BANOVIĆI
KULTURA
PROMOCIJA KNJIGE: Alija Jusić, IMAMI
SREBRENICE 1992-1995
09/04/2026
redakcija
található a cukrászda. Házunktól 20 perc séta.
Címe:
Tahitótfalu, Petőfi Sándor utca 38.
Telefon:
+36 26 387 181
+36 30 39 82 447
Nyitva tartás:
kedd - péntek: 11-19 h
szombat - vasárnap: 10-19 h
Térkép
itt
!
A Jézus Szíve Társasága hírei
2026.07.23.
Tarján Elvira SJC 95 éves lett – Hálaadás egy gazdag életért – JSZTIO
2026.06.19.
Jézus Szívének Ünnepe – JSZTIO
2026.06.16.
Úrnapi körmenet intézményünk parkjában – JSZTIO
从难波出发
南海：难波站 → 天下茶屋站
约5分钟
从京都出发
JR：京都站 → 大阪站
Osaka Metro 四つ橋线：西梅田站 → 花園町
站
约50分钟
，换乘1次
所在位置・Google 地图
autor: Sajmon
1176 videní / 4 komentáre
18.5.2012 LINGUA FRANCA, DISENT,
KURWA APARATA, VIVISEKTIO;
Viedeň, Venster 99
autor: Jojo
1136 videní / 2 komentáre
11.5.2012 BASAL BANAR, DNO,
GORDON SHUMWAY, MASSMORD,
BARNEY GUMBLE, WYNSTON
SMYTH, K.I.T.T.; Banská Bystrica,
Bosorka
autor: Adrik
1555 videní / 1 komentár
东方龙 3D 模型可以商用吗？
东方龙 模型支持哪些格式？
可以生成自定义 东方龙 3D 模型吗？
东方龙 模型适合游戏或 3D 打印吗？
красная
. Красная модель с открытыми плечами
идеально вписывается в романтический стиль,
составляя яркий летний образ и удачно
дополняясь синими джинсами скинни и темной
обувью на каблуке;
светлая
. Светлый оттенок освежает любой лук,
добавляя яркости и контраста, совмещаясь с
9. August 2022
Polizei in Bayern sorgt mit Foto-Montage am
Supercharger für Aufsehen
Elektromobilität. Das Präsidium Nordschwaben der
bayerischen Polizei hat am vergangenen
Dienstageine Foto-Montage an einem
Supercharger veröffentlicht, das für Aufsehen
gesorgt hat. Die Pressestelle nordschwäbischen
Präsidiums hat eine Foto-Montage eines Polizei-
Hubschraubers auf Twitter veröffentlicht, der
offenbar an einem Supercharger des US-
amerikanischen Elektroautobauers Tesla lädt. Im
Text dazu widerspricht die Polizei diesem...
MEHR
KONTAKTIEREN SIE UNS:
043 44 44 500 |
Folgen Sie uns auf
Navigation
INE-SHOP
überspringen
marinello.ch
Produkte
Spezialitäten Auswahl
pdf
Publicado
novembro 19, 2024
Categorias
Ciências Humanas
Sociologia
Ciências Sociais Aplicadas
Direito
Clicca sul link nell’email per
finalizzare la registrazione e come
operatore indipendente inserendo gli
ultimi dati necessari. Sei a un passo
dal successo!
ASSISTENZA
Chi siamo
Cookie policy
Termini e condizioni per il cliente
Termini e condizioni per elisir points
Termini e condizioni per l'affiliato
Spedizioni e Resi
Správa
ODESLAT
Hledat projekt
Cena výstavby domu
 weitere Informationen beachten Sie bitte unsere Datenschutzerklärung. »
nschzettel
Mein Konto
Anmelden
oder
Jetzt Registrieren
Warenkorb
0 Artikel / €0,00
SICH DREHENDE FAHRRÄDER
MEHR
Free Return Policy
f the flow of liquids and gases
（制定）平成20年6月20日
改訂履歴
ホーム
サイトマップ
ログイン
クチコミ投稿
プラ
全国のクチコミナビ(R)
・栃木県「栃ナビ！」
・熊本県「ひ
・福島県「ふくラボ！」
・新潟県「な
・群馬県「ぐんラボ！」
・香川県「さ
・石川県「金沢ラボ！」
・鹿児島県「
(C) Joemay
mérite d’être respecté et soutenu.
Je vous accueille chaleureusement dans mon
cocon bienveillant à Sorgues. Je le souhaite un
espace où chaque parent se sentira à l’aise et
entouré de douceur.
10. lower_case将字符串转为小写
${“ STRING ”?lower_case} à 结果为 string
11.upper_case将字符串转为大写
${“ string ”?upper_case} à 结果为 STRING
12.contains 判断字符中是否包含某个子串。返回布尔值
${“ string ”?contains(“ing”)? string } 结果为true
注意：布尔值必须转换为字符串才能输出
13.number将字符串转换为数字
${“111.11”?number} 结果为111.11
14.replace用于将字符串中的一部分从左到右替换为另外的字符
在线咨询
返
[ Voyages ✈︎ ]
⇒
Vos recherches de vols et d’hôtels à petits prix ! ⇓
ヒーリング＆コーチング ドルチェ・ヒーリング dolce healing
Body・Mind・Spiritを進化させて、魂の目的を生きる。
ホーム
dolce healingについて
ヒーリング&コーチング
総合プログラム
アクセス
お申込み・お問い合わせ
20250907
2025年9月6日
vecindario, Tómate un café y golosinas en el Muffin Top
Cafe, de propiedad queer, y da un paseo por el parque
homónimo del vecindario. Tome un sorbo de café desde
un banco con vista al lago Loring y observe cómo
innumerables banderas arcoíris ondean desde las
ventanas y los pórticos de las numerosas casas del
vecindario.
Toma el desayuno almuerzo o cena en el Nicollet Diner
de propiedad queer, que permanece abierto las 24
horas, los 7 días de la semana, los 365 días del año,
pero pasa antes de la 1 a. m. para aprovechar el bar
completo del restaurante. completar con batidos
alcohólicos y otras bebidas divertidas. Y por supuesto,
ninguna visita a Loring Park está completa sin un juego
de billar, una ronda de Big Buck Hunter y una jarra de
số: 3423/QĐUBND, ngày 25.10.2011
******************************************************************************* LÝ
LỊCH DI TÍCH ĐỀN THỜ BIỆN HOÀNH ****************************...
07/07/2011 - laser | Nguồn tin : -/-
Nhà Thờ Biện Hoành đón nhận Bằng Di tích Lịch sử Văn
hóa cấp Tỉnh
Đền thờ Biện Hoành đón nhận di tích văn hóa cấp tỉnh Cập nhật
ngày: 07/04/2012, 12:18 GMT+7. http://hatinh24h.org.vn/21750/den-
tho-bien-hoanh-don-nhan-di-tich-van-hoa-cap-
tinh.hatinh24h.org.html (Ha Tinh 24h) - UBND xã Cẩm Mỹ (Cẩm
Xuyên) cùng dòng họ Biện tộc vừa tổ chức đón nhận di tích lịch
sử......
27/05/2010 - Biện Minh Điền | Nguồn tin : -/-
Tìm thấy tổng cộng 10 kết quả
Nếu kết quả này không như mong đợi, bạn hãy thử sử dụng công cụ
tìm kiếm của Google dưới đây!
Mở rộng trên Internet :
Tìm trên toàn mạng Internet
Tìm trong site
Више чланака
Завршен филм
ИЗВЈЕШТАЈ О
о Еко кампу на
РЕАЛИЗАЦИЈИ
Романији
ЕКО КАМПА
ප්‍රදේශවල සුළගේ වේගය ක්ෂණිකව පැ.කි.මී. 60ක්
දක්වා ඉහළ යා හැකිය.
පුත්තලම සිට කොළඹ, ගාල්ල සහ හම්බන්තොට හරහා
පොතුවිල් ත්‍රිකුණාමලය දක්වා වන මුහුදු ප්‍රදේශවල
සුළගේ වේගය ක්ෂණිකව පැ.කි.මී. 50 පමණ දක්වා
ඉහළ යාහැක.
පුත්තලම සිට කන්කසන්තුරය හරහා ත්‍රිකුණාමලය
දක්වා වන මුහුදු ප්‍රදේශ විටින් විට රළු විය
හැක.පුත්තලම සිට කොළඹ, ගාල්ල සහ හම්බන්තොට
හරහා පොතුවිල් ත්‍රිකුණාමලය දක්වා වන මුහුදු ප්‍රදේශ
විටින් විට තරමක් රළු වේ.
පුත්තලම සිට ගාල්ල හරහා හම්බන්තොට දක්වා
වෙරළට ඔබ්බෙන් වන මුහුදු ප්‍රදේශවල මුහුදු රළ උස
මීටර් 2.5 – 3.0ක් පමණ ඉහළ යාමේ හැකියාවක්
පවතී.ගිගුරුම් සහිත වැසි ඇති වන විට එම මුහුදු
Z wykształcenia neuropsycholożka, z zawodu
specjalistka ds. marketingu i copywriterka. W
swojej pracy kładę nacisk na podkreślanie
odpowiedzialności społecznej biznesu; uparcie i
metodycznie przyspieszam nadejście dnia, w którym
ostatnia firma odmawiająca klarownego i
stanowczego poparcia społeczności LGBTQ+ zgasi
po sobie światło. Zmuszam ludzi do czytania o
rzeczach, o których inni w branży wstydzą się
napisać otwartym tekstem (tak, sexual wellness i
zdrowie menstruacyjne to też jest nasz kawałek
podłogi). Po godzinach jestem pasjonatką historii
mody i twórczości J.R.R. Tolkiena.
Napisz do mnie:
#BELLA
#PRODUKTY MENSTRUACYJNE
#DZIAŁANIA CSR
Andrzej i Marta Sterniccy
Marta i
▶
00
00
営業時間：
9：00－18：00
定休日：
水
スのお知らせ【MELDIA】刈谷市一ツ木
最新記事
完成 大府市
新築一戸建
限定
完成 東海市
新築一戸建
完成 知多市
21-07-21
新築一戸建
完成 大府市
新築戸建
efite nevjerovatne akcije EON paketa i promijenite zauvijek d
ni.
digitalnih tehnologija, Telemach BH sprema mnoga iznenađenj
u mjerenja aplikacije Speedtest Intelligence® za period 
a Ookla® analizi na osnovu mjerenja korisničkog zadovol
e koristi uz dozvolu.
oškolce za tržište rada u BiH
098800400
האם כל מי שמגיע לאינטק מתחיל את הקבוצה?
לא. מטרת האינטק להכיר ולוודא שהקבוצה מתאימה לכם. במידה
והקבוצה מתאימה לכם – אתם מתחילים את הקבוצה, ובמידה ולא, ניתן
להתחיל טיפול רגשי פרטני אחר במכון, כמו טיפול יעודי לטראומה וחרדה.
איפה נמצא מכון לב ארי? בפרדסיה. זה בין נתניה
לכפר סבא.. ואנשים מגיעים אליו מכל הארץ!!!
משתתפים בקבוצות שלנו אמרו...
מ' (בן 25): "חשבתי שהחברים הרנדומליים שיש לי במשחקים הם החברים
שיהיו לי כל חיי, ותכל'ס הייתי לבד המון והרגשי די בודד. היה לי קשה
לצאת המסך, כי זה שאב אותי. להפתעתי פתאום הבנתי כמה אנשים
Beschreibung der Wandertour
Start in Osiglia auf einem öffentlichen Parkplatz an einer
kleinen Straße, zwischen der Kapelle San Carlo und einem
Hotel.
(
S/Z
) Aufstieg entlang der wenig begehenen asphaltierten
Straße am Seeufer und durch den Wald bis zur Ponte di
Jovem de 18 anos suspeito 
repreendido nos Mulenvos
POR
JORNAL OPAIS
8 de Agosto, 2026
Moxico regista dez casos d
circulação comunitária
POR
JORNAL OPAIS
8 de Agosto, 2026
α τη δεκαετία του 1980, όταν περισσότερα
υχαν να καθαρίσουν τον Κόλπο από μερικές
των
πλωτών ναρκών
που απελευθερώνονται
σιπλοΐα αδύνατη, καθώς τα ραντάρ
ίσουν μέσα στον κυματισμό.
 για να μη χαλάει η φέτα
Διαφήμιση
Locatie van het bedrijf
========================================
Exercise directions>
Which lines in the records contain the word "Nguồn"? Copy each one.

Answer box>
07/07/2011 - laser | Nguồn tin : -/-
27/05/2010 - Biện Minh Điền | Nguồn tin : -/-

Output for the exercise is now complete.